Executing the Teradata Aster Spark Queen Installation/Configuration Script - Aster Analytics

Teradata AsterĀ® Spark Connector User Guide

Product
Aster Analytics
Release Number
7.00.00.01
Published
May 2017
Language
English (United States)
Last Update
2018-04-13
dita:mapPath
dbt1482959363906.ditamap
dita:ditavalPath
Generic_no_ie_no_tempfilter.ditaval
dita:id
dbt1482959363906
lifecycle
previous
Product Category
Software

The configureAsterSpark script generated the installation/configuration script AsterSpark_queen_host_name_queen.sh, which installs and configures the files that allow Aster Database nodes to use the RunOnSpark function to query the Hadoop/Spark cluster.

The AsterSpark_queen_host_name_hadoop.sh is idempotent: rerunning it does not duplicate previous work. If an item to create or copy already exists, the script reports this fact and continues.
  1. On the queen node, run the script:
    ./AsterSpark_queen_host_name_queen.sh
    The script:
    1. Gives Aster Database vworkers OpenSSH access to the Hadoop Spark name node.

      The vworkers run RunOnSpark queries as the user extensibility. To secure the IDENTITYFILE, the script transfers its ownership to the user extensibility. The permission settings of the IDENTITYFILE limit access to its owner.

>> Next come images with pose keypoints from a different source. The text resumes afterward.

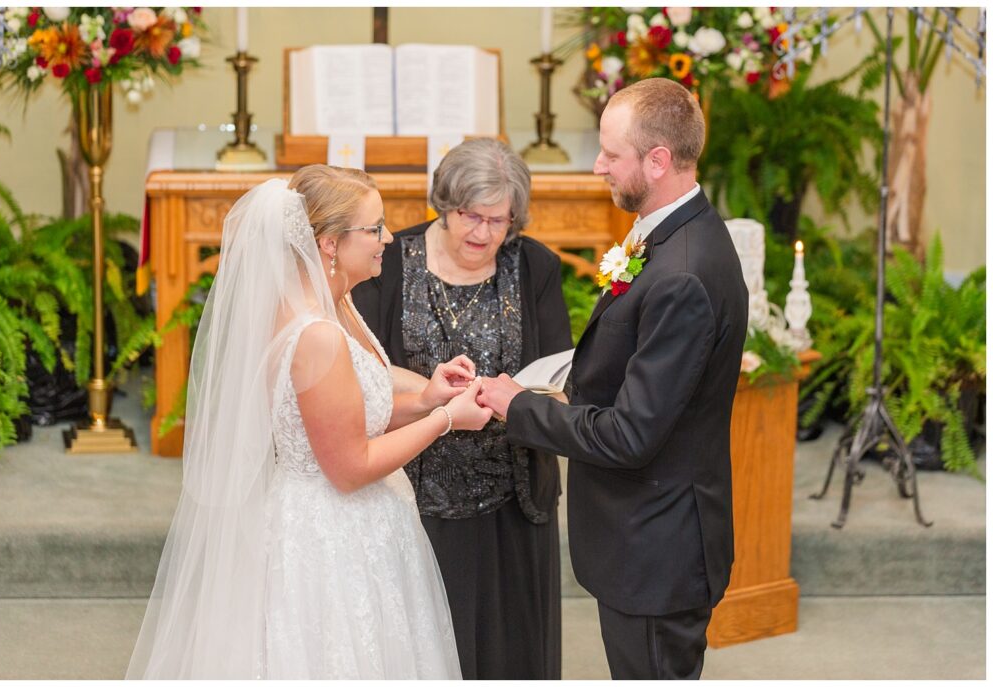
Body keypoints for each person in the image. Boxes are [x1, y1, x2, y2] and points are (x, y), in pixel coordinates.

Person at [126, 167, 494, 679]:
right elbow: (348, 466)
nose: (388, 237)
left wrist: (427, 396)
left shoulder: (336, 301)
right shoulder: (315, 333)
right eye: (374, 227)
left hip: (363, 524)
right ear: (328, 242)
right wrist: (446, 420)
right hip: (328, 538)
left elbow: (353, 408)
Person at [478, 78, 750, 680]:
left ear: (658, 161)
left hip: (659, 548)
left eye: (610, 153)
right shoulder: (677, 235)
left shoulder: (682, 272)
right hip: (650, 535)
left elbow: (630, 436)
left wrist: (518, 404)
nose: (597, 165)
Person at [352, 137, 572, 679]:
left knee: (513, 654)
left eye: (500, 220)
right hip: (415, 499)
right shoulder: (389, 264)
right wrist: (434, 401)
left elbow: (561, 375)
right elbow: (362, 375)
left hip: (515, 501)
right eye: (470, 216)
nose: (484, 233)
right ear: (443, 205)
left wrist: (518, 398)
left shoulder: (534, 265)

    2. Copies Hadoop configuration files from the Hadoop Spark name node to the vworkers.
    3. If necessary, copies the Hadoop jar files from the Hadoop Spark name node to the vworkers.
      Hadoop Distribution Hadoop jar files in sqlh-supplied directory
      HDP2.3 /home/beehive/partner/hadoop/HDP2.3
      HDP2.1 /home/beehive/partner/hadoop/HDP2.1
      HDP1.3.2 /home/beehive/partner/hadoop/HDP1.3.2

      This step is unnecessary for HDP Hadoop distros supported by Aster SQL-H, which provides the required Hadoop jar files.

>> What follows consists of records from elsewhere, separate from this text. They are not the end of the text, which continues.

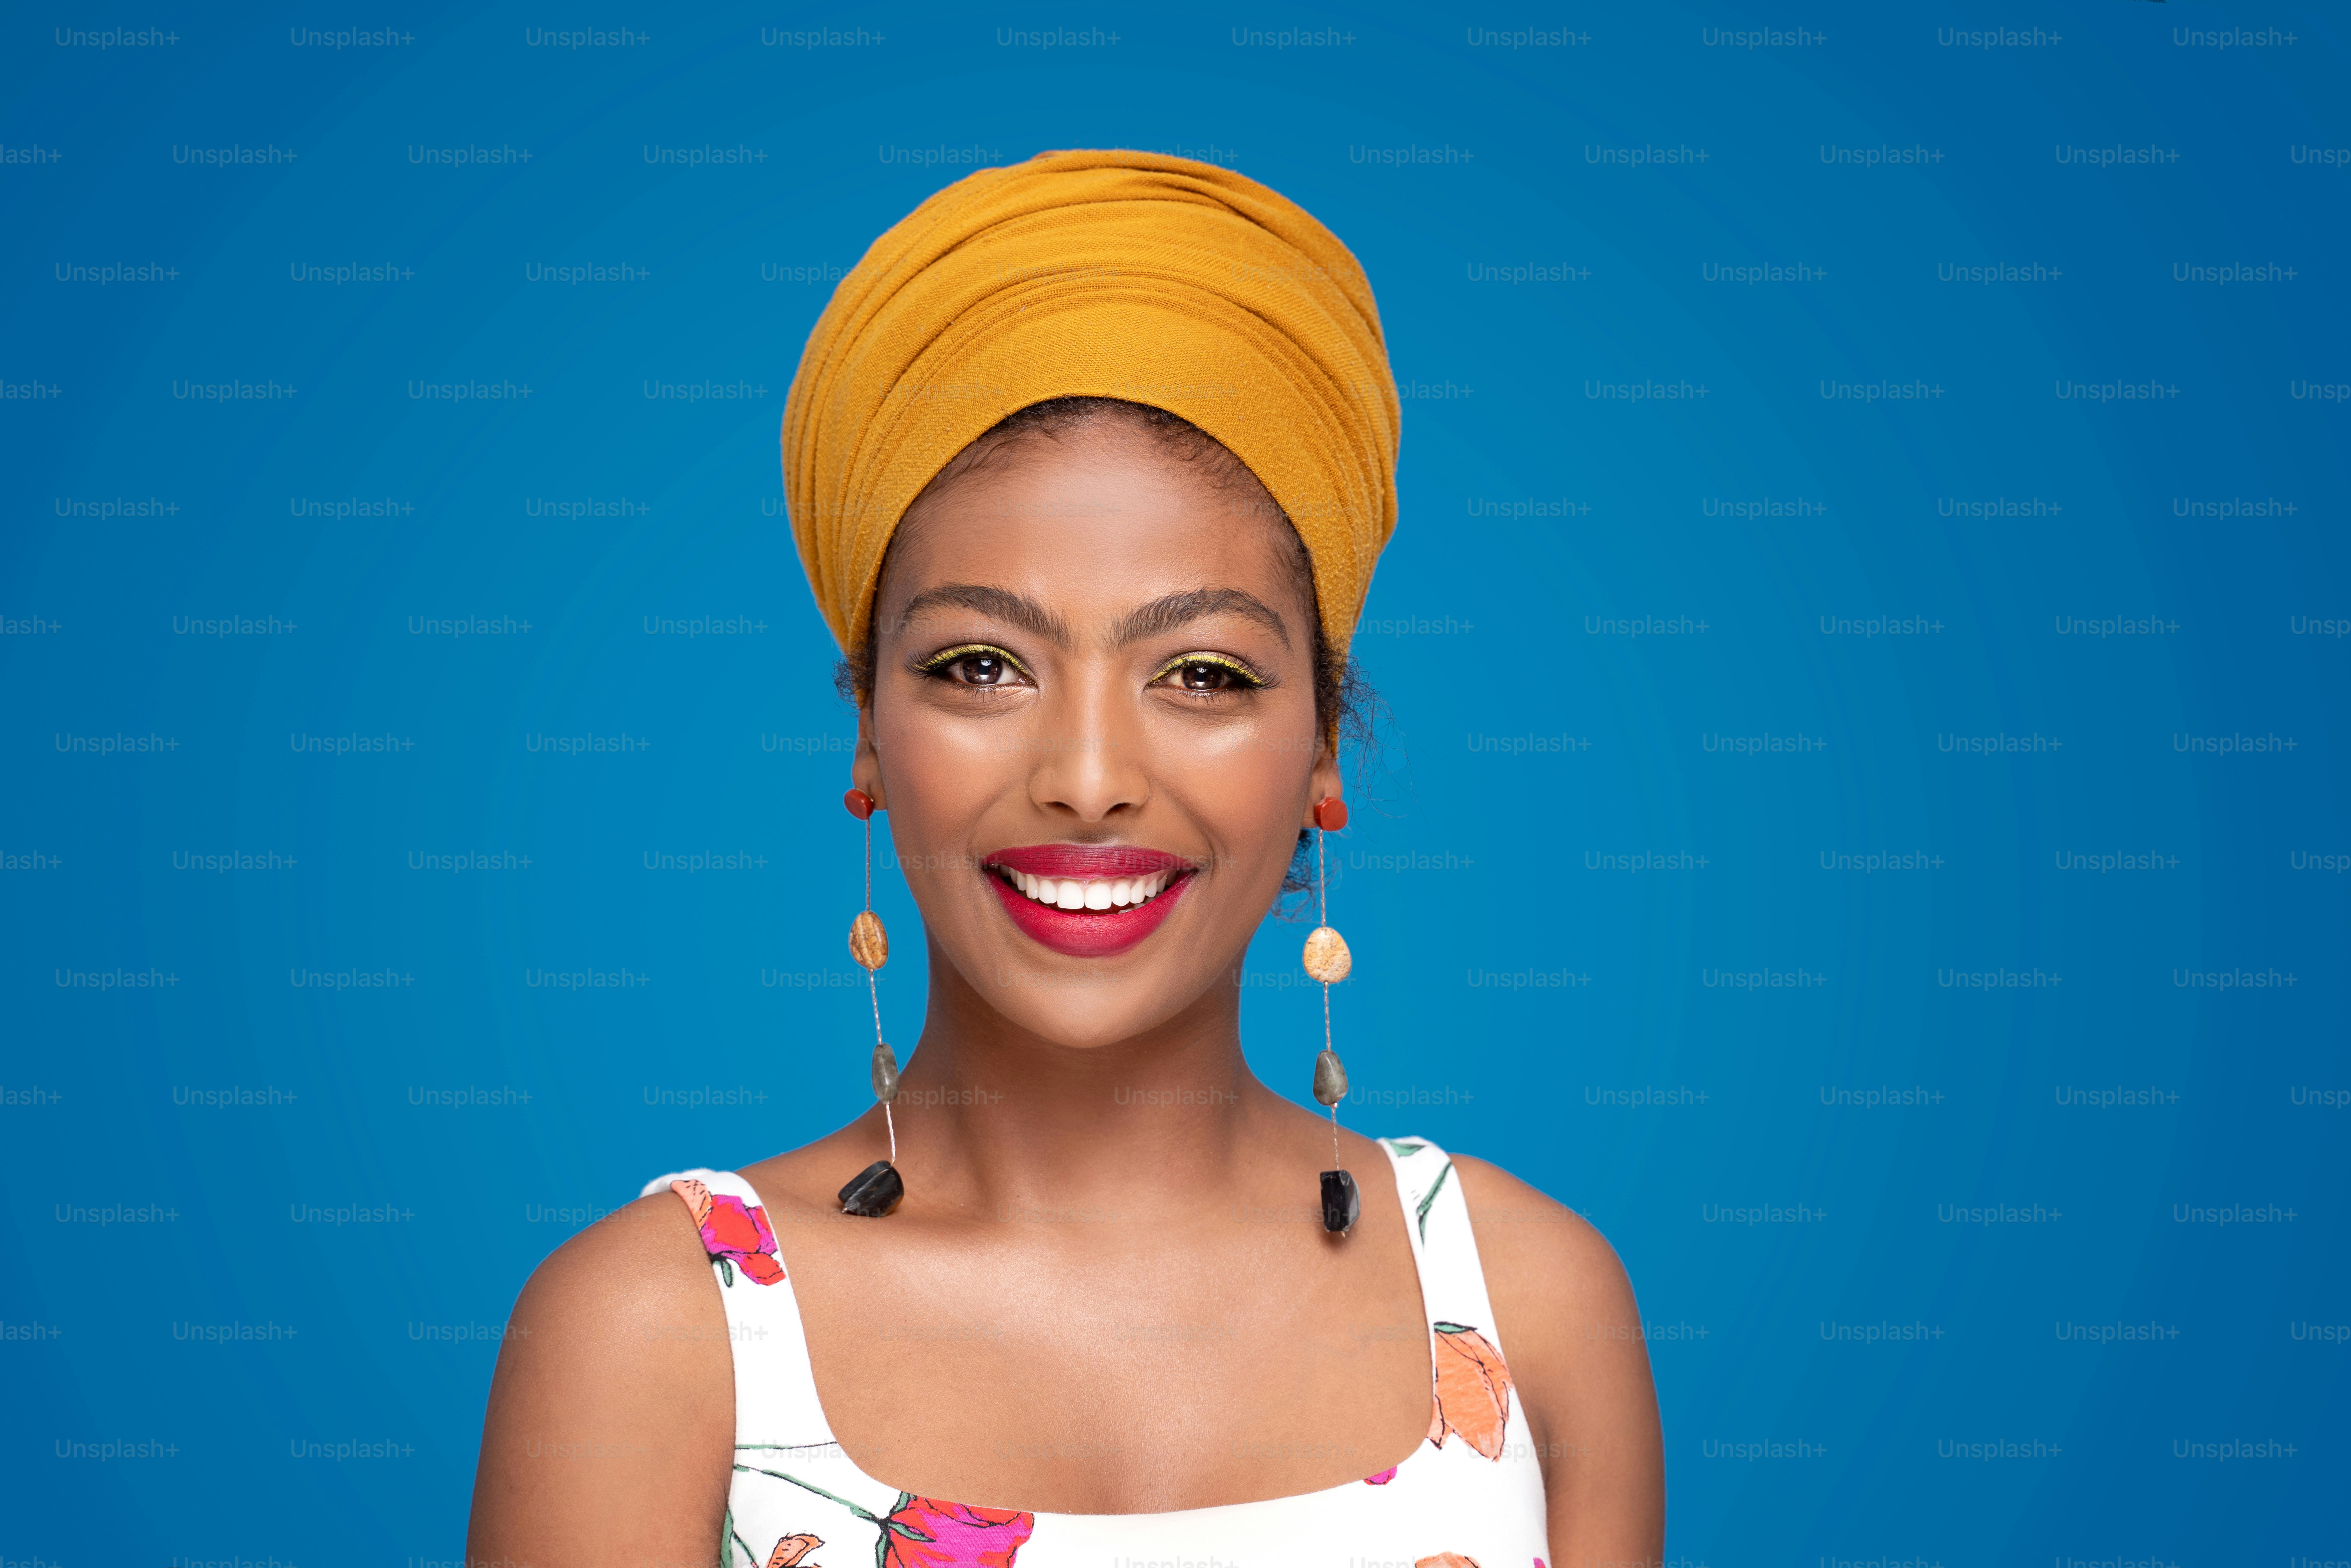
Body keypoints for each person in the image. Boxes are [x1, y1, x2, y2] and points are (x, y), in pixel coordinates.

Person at [468, 149, 1663, 1568]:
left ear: (1323, 751)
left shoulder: (1530, 1305)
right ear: (866, 737)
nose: (1088, 780)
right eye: (981, 665)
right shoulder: (658, 1333)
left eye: (1204, 674)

    4. Copies Spark client files from the Hadoop Spark name node to the vworkers.
    5. Copies Spark client configuration from the Hadoop Spark name node to the vworkers.
    6. Creates four spark.config identifiers.

      Hortonworks and Cloudera Spark can use all four spark.config identifiers in RunOnSpark queries.

    7. Installs RunOnSpark.zip.
    8. Tests the four spark.config identifiers on a schema that it creates and populates (and after the test, drops that schema).